List every named shell variable that the script in the tutorial on redoing a shell script in Python gives a value to.

- _DOCUMENT EXCERPT_:
****************

## Redoing a shell script from inside Python
During Week 2 Day 4 you have developed a script like the one below for obtaining a multiple sequence alignment from BLAST.  
(Note that you cannot run this code here, because it cannot handle command line arguments inside a notebook.)  
We are going to do the same thing from inside Python. Parts for which we needed `sed` in the shell script could be done by Python code now.

In [None]:
#!/bin/bash
if [ $1 ]; then
    BLASTDATABASE=$1
else
    echo which BLAST database do you want to use?
    read BLASTDATABASE
fi     

if [ $2 ]; then
    INPUTFILE=$2
else
    echo which file contains the query sequence?
    read INPUTFILE
fi     

#remove the files from previous runs, if any
if [ -f blasthits.fasta ]; then
    rm blasthits.*
fi

BLASTHITS=`blastp -query $INPUTFILE -db $BLASTDATABASE -evalue 1e-3 -outfmt "6 sacc"`

for BLASTHIT in $BLASTHITS; do 
    blastdbcmd -db $BLASTDATABASE -entry $BLASTHIT 
done > blasthits.fasta

sed -i 's/>.*[|]/>/' blasthits.fasta

clustalo --in blasthits.fasta --outfmt=clustal > blasthits.clustal

#send any output that jalview produces to the trash (/dev/null)

****************

- _Dataset entries_:
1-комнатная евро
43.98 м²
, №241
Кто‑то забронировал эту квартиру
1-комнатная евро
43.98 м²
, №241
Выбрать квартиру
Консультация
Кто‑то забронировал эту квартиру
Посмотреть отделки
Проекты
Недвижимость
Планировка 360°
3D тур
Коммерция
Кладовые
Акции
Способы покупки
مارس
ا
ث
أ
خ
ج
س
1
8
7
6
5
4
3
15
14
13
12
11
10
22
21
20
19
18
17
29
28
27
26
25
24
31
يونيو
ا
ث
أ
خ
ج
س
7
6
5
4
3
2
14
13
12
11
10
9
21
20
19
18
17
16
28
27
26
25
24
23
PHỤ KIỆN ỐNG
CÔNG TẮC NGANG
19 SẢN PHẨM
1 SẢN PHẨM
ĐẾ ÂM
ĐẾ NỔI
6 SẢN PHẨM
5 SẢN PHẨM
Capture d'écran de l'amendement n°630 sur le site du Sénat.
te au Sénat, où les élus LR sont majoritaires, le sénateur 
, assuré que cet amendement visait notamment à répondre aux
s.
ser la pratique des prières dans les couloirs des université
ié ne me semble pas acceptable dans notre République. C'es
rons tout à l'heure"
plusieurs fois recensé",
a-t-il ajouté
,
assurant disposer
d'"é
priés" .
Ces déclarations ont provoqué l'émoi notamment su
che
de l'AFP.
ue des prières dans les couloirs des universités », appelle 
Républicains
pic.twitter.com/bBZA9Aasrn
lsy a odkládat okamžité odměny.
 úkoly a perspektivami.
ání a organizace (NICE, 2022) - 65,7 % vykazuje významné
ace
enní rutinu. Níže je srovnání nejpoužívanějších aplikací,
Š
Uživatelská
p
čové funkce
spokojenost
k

****************

- _SOLUTION TO THE PROBLEM_: BLASTDATABASE, INPUTFILE, BLASTHITS, BLASTHIT